Interpretive Summary: Xylella fastidiosa is group of difficult to culture, xylem-limited plant pathogenic bacteria. Although most members in the group were found in the Americas, a few new members have been reported from other continents such as Asia that required further studies. Currently, an experiment known as DNA-DNA hybridization (DDH) is used to classify bacterial species, but DDH is too labor-intensive with a limited capacity to analyze Xylella. This study utilized a new method, called Average Nucleotide Index (ANI), to analyze 17 whole genome sequences of X. fastidiosa including a pear leaf scorch (PLS) strain from Taiwan. ANI analyses supported the current grouping of all American strains into a single species, X. fastidiosa; were able to define the bacterial subspecies; and provided evidence to establish a new species, X. taiwanensis, for the PLS members from Taiwan. New information from this study will have significant impact on future classification and identification of the bacteria, with direct implications for management and needed regulations for these plant pathogens.
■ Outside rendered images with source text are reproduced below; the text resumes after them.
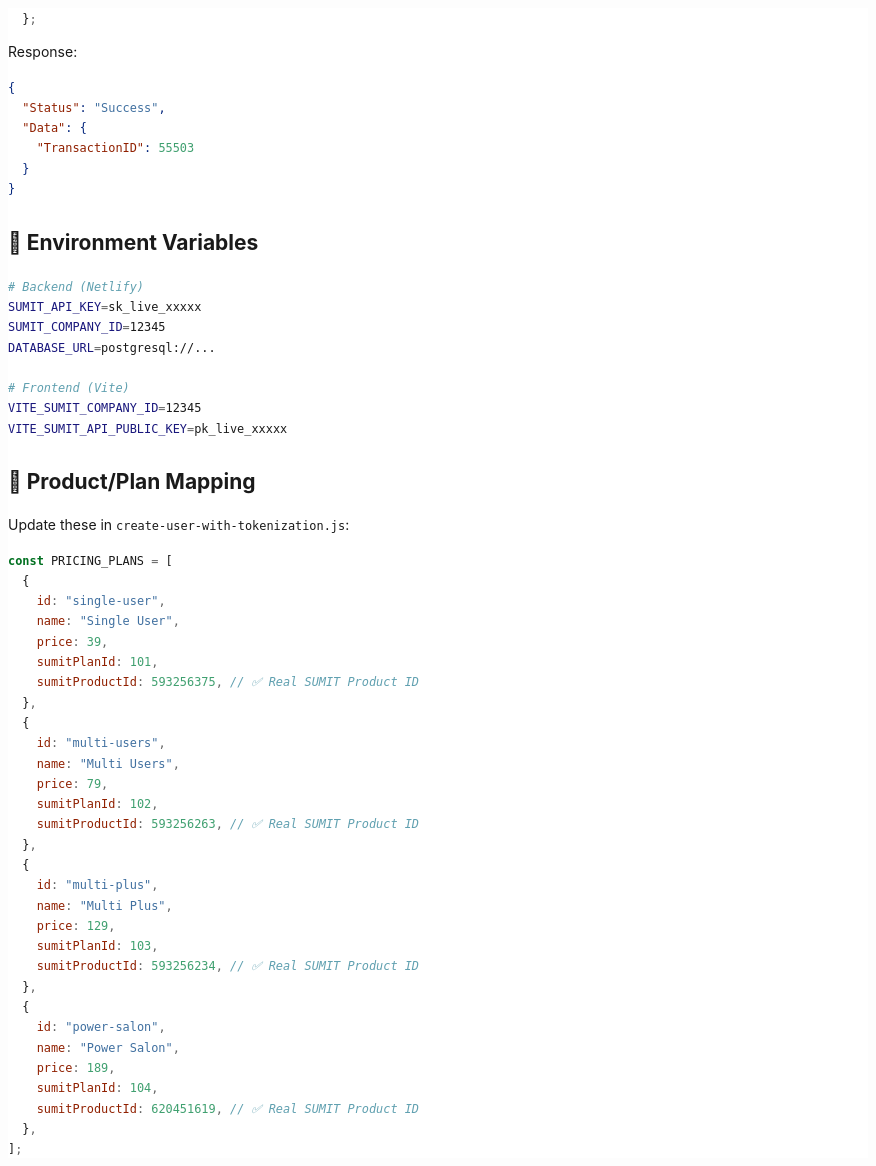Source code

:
 ```javascript
  };
```

Response:

```json
{
  "Status": "Success",
  "Data": {
    "TransactionID": 55503
  }
}
```

## 🔐 Environment Variables

```bash
# Backend (Netlify)
SUMIT_API_KEY=sk_live_xxxxx
SUMIT_COMPANY_ID=12345
DATABASE_URL=postgresql://...

# Frontend (Vite)
VITE_SUMIT_COMPANY_ID=12345
VITE_SUMIT_API_PUBLIC_KEY=pk_live_xxxxx
```

## 📝 Product/Plan Mapping

Update these in `create-user-with-tokenization.js`:

```javascript
const PRICING_PLANS = [
  {
    id: "single-user",
    name: "Single User",
    price: 39,
    sumitPlanId: 101,
    sumitProductId: 593256375, // ✅ Real SUMIT Product ID
  },
  {
    id: "multi-users",
    name: "Multi Users",
    price: 79,
    sumitPlanId: 102,
    sumitProductId: 593256263, // ✅ Real SUMIT Product ID
  },
  {
    id: "multi-plus",
    name: "Multi Plus",
    price: 129,
    sumitPlanId: 103,
    sumitProductId: 593256234, // ✅ Real SUMIT Product ID
  },
  {
    id: "power-salon",
    name: "Power Salon",
    price: 189,
    sumitPlanId: 104,
    sumitProductId: 620451619, // ✅ Real SUMIT Product ID
  },
];
```
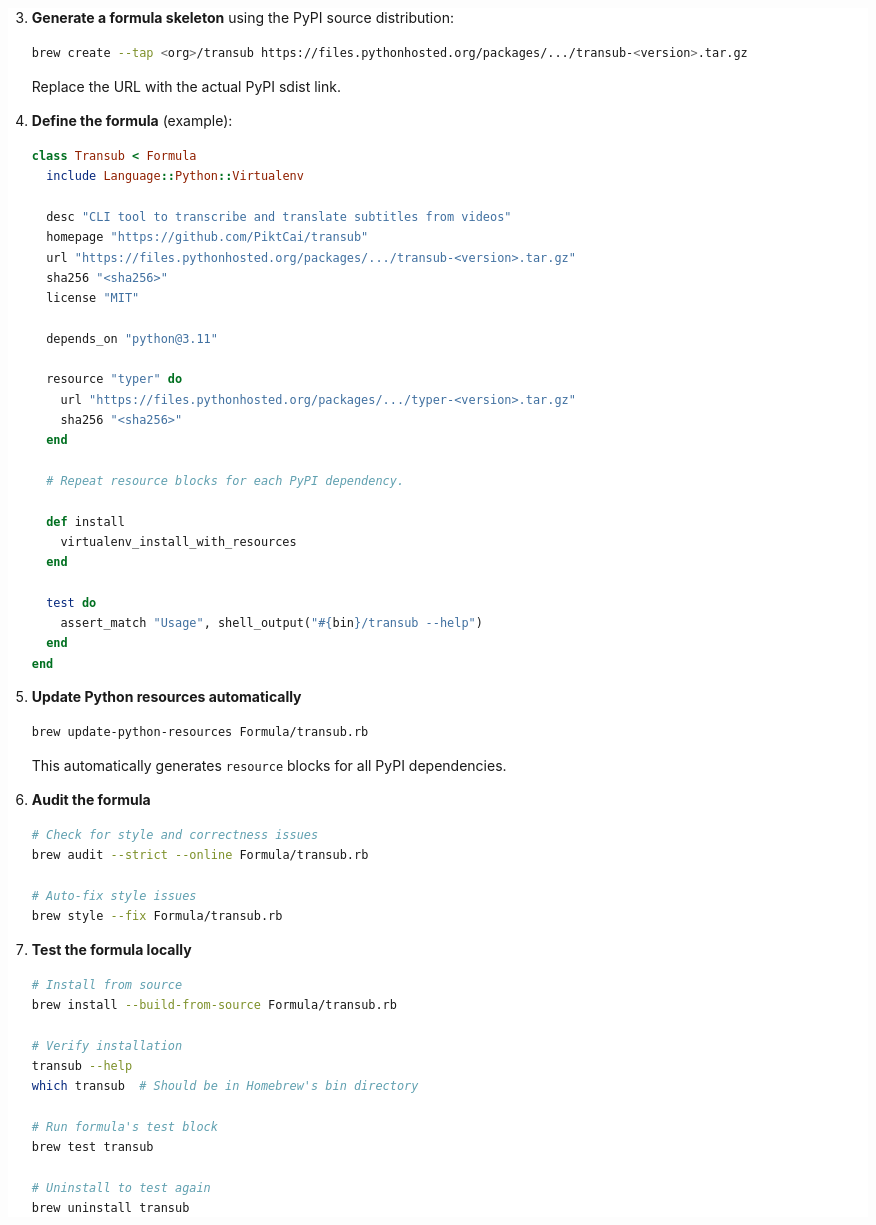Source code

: 3. **Generate a formula skeleton** using the PyPI source distribution:
   ```bash
   brew create --tap <org>/transub https://files.pythonhosted.org/packages/.../transub-<version>.tar.gz
   ```
   Replace the URL with the actual PyPI sdist link.

4. **Define the formula** (example):
   ```ruby
   class Transub < Formula
     include Language::Python::Virtualenv

     desc "CLI tool to transcribe and translate subtitles from videos"
     homepage "https://github.com/PiktCai/transub"
     url "https://files.pythonhosted.org/packages/.../transub-<version>.tar.gz"
     sha256 "<sha256>"
     license "MIT"

     depends_on "python@3.11"

     resource "typer" do
       url "https://files.pythonhosted.org/packages/.../typer-<version>.tar.gz"
       sha256 "<sha256>"
     end

     # Repeat resource blocks for each PyPI dependency.

     def install
       virtualenv_install_with_resources
     end

     test do
       assert_match "Usage", shell_output("#{bin}/transub --help")
     end
   end
   ```

5. **Update Python resources automatically**
   ```bash
   brew update-python-resources Formula/transub.rb
   ```
   This automatically generates `resource` blocks for all PyPI dependencies.

6. **Audit the formula**
   ```bash
   # Check for style and correctness issues
   brew audit --strict --online Formula/transub.rb
   
   # Auto-fix style issues
   brew style --fix Formula/transub.rb
   ```

7. **Test the formula locally**
   ```bash
   # Install from source
   brew install --build-from-source Formula/transub.rb
   
   # Verify installation
   transub --help
   which transub  # Should be in Homebrew's bin directory
   
   # Run formula's test block
   brew test transub
   
   # Uninstall to test again
   brew uninstall transub
   ```

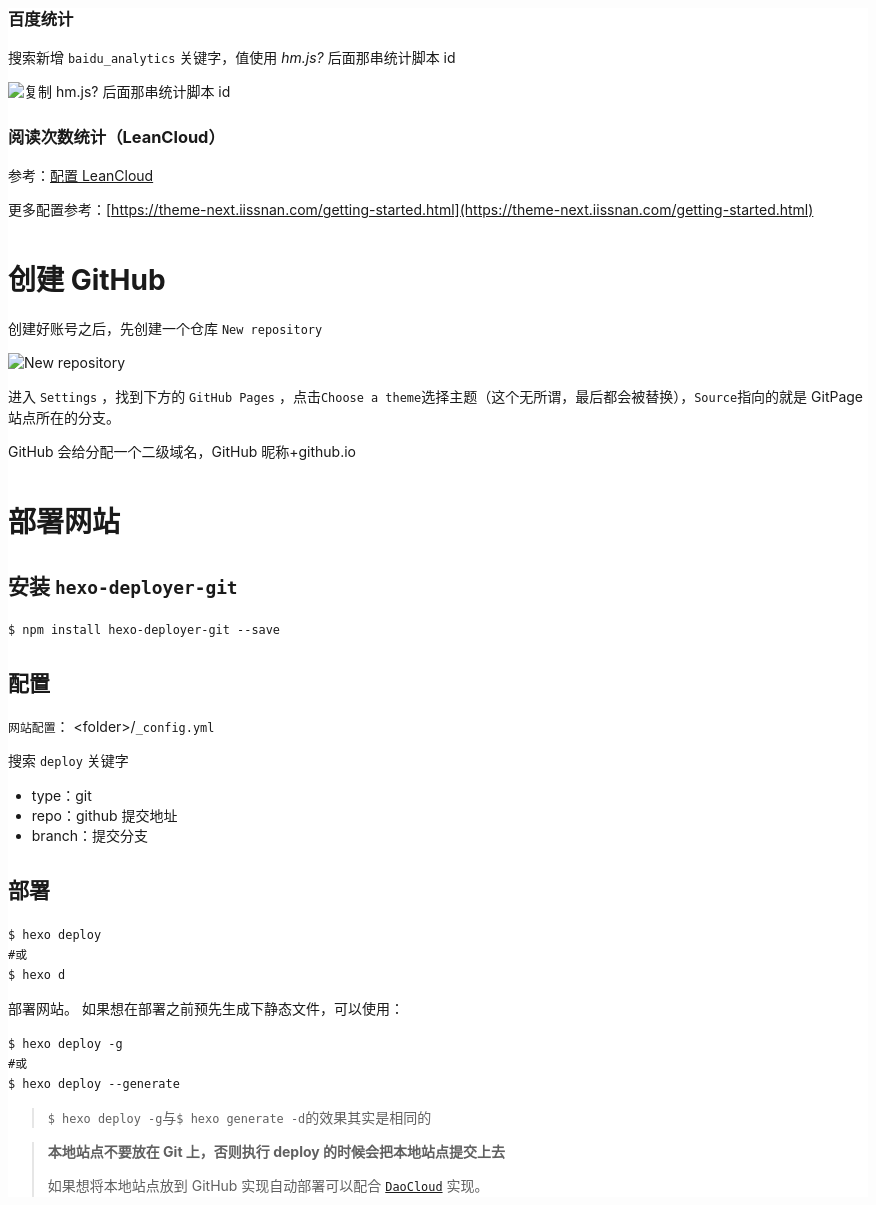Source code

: ### 百度统计

搜索新增 `baidu_analytics` 关键字，值使用 _hm.js?_ 后面那串统计脚本 id

![复制 hm.js? 后面那串统计脚本 id](https://theme-next.iissnan.com/uploads/five-minutes-setup/analytics-baidu-id.png)

### 阅读次数统计（LeanCloud）

参考：[配置 LeanCloud](https://notes.wanghao.work/2015-10-21-%E4%B8%BANexT%E4%B8%BB%E9%A2%98%E6%B7%BB%E5%8A%A0%E6%96%87%E7%AB%A0%E9%98%85%E8%AF%BB%E9%87%8F%E7%BB%9F%E8%AE%A1%E5%8A%9F%E8%83%BD.html#%E9%85%8D%E7%BD%AELeanCloud)

更多配置参考：[https://theme-next.iissnan.com/getting-started.html](https://theme-next.iissnan.com/getting-started.html)

# 创建 GitHub

创建好账号之后，先创建一个仓库 `New repository`

![New repository](https://7xmlea.com1.z0.glb.clouddn.com/page_jiaochengvfdegfewgtrewgtewgwer.PNG)

进入 `Settings` ，找到下方的 `GitHub Pages` ，点击`Choose a theme`选择主题（这个无所谓，最后都会被替换），`Source`指向的就是 GitPage 站点所在的分支。

GitHub 会给分配一个二级域名，GitHub 昵称+github.io

# 部署网站

## 安装 `hexo-deployer-git`

```
$ npm install hexo-deployer-git --save
```

## 配置

`网站配置`： &lt;folder&gt;/`_config.yml`

搜索 `deploy` 关键字

- type：git
- repo：github 提交地址
- branch：提交分支

## 部署

```shell
$ hexo deploy
#或
$ hexo d
```

部署网站。
如果想在部署之前预先生成下静态文件，可以使用：

```shell
$ hexo deploy -g
#或
$ hexo deploy --generate
```

> `$ hexo deploy -g`与`$ hexo generate -d`的效果其实是相同的

> **本地站点不要放在 Git 上，否则执行 deploy 的时候会把本地站点提交上去**
>
> 如果想将本地站点放到 GitHub 实现自动部署可以配合 [`DaoCloud`](https://dashboard.daocloud.io/) 实现。
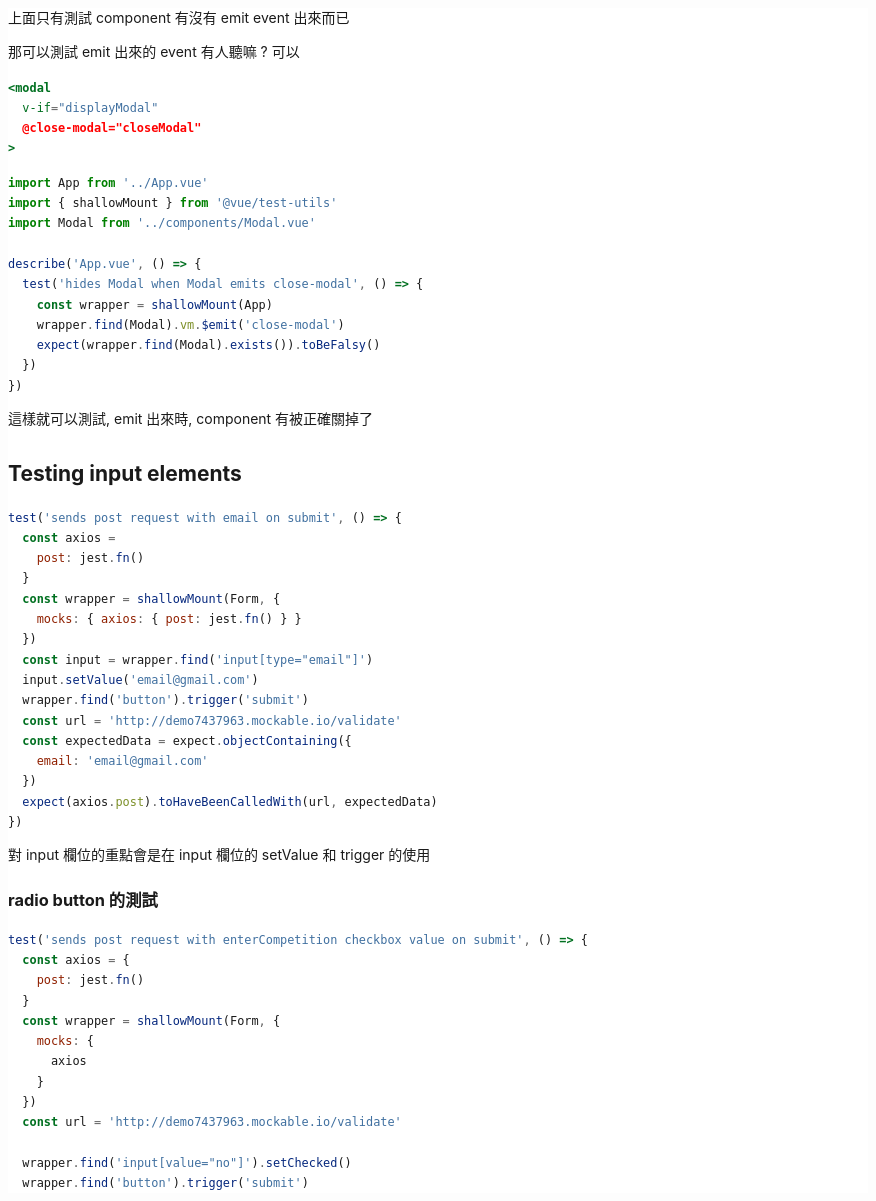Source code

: 上面只有測試 component 有沒有 emit event 出來而已

那可以測試 emit 出來的 event 有人聽嘛 ? 可以

```jsx
<modal
  v-if="displayModal"
  @close-modal="closeModal"
>
```

```jsx
import App from '../App.vue'
import { shallowMount } from '@vue/test-utils'
import Modal from '../components/Modal.vue'

describe('App.vue', () => {
  test('hides Modal when Modal emits close-modal', () => {
    const wrapper = shallowMount(App)
    wrapper.find(Modal).vm.$emit('close-modal')
    expect(wrapper.find(Modal).exists()).toBeFalsy()
  })
})
```

這樣就可以測試, emit 出來時, component 有被正確關掉了

## Testing input elements

```js
test('sends post request with email on submit', () => {
  const axios =
    post: jest.fn()
  }
  const wrapper = shallowMount(Form, {
    mocks: { axios: { post: jest.fn() } }
  })
  const input = wrapper.find('input[type="email"]')
  input.setValue('email@gmail.com')
  wrapper.find('button').trigger('submit')
  const url = 'http://demo7437963.mockable.io/validate'
  const expectedData = expect.objectContaining({
    email: 'email@gmail.com'
  })
  expect(axios.post).toHaveBeenCalledWith(url, expectedData)
})
```

對 input 欄位的重點會是在 input 欄位的 setValue 和 trigger 的使用

### radio button 的測試

```js
test('sends post request with enterCompetition checkbox value on submit', () => {
  const axios = {
    post: jest.fn()
  }
  const wrapper = shallowMount(Form, {
    mocks: {
      axios
    }
  })
  const url = 'http://demo7437963.mockable.io/validate'

  wrapper.find('input[value="no"]').setChecked()
  wrapper.find('button').trigger('submit')

```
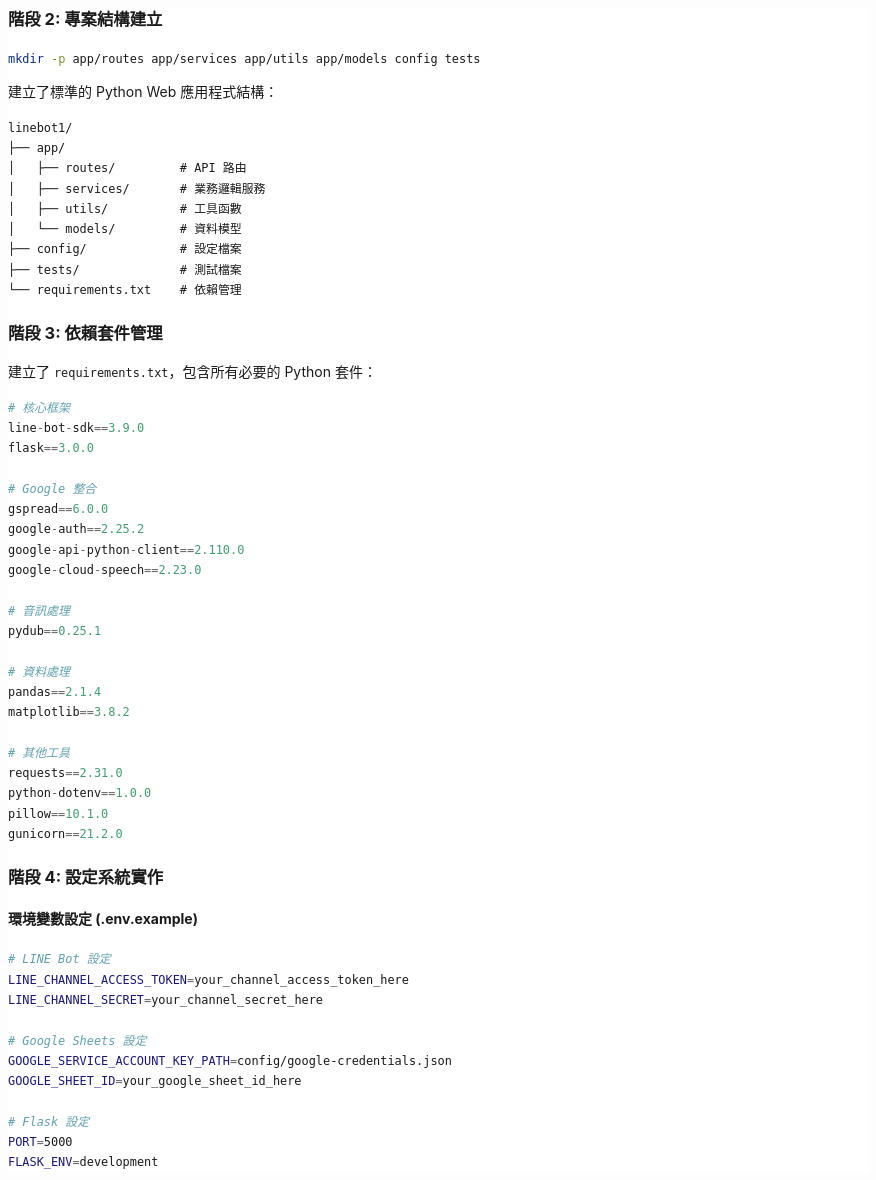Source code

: ### 階段 2: 專案結構建立

```bash
mkdir -p app/routes app/services app/utils app/models config tests
```

建立了標準的 Python Web 應用程式結構：

```
linebot1/
├── app/
│   ├── routes/         # API 路由
│   ├── services/       # 業務邏輯服務
│   ├── utils/          # 工具函數
│   └── models/         # 資料模型
├── config/             # 設定檔案
├── tests/              # 測試檔案
└── requirements.txt    # 依賴管理
```

### 階段 3: 依賴套件管理

建立了 `requirements.txt`，包含所有必要的 Python 套件：

```python
# 核心框架
line-bot-sdk==3.9.0
flask==3.0.0

# Google 整合
gspread==6.0.0
google-auth==2.25.2
google-api-python-client==2.110.0
google-cloud-speech==2.23.0

# 音訊處理
pydub==0.25.1

# 資料處理
pandas==2.1.4
matplotlib==3.8.2

# 其他工具
requests==2.31.0
python-dotenv==1.0.0
pillow==10.1.0
gunicorn==21.2.0
```

### 階段 4: 設定系統實作

#### 環境變數設定 (.env.example)
```bash
# LINE Bot 設定
LINE_CHANNEL_ACCESS_TOKEN=your_channel_access_token_here
LINE_CHANNEL_SECRET=your_channel_secret_here

# Google Sheets 設定
GOOGLE_SERVICE_ACCOUNT_KEY_PATH=config/google-credentials.json
GOOGLE_SHEET_ID=your_google_sheet_id_here

# Flask 設定
PORT=5000
FLASK_ENV=development
```
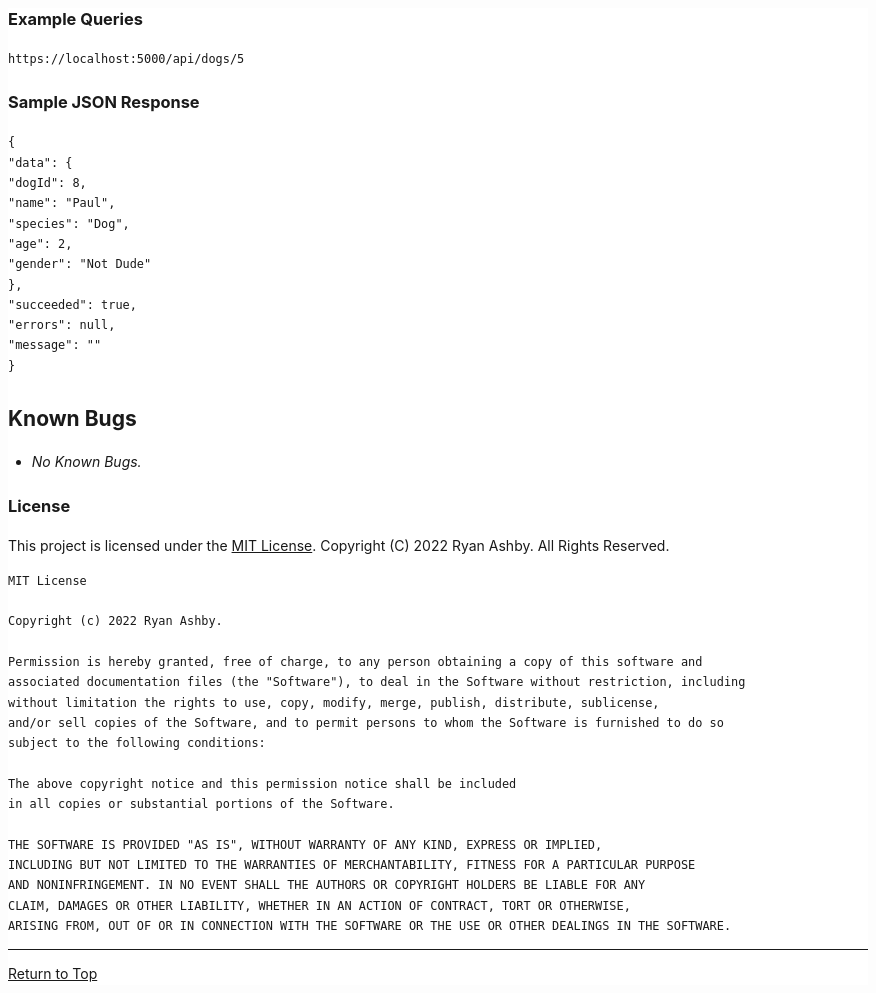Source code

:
 ```
```

### Example Queries
```
https://localhost:5000/api/dogs/5
```

### Sample JSON Response
```
{
"data": {
"dogId": 8,
"name": "Paul",
"species": "Dog",
"age": 2,
"gender": "Not Dude"
},
"succeeded": true,
"errors": null,
"message": ""
}
```

## Known Bugs 

* _No Known Bugs._  

### License

This project is licensed under the [MIT License](https://opensource.org/licenses/MIT). Copyright (C) 2022 Ryan Ashby. All Rights Reserved.

```
MIT License

Copyright (c) 2022 Ryan Ashby.

Permission is hereby granted, free of charge, to any person obtaining a copy of this software and 
associated documentation files (the "Software"), to deal in the Software without restriction, including 
without limitation the rights to use, copy, modify, merge, publish, distribute, sublicense, 
and/or sell copies of the Software, and to permit persons to whom the Software is furnished to do so 
subject to the following conditions:

The above copyright notice and this permission notice shall be included 
in all copies or substantial portions of the Software.

THE SOFTWARE IS PROVIDED "AS IS", WITHOUT WARRANTY OF ANY KIND, EXPRESS OR IMPLIED, 
INCLUDING BUT NOT LIMITED TO THE WARRANTIES OF MERCHANTABILITY, FITNESS FOR A PARTICULAR PURPOSE 
AND NONINFRINGEMENT. IN NO EVENT SHALL THE AUTHORS OR COPYRIGHT HOLDERS BE LIABLE FOR ANY 
CLAIM, DAMAGES OR OTHER LIABILITY, WHETHER IN AN ACTION OF CONTRACT, TORT OR OTHERWISE, 
ARISING FROM, OUT OF OR IN CONNECTION WITH THE SOFTWARE OR THE USE OR OTHER DEALINGS IN THE SOFTWARE.
```

------------------------------

<a href="#">Return to Top</a>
Technical Abstract: Xylella fastidiosa is a group of xylem-limited and nutritionally fastidious plant pathogenic bacteria. While mostly found in the Americas, new X. fastidiosa strains have been reported from other continents such as Asia, including a pear leaf scorch (PLS) strain from Taiwan. Current taxonomy of X. fastidiosa is anchored around whole genome DNA-DNA hybridization (DDH) relatedness, a long-time gold standard for bacterial species delineation. Yet, DDH is labor intensive and its use for analyses of fastidious prokaryotes is limited or even prohibitive. Recent development of next generation sequencing (NGS) has led to a rapid increase of bacterial whole genome sequences in public databases. The current GenBank database (Release 204.0) has 17 whole genome sequences of X. fastidiosa including the type strain PCE-RR (ATCC 35879) and a PLS strain, PLS229. For substitution of DDH in bacterial taxonomy study, Average Nucleotide Index (ANI), calculated from whole genome sequence comparisons, has been introduced. In this study, ANI values were calculated from available whole genome sequences of strains of Xylella and evaluated for their taxonomical significance. Substantiated by the sequence analyses of 16S rRNA gene and 16S-23S intergenic spacer (ITS), ANI analyses support the current taxonomic grouping of all American Xylella strains into a single species X. fastidiosa (ANI>95); identified thresholds that could be used to define subspecies; and delineated a new species, X. taiwanensis, for the PLS strain from Taiwan.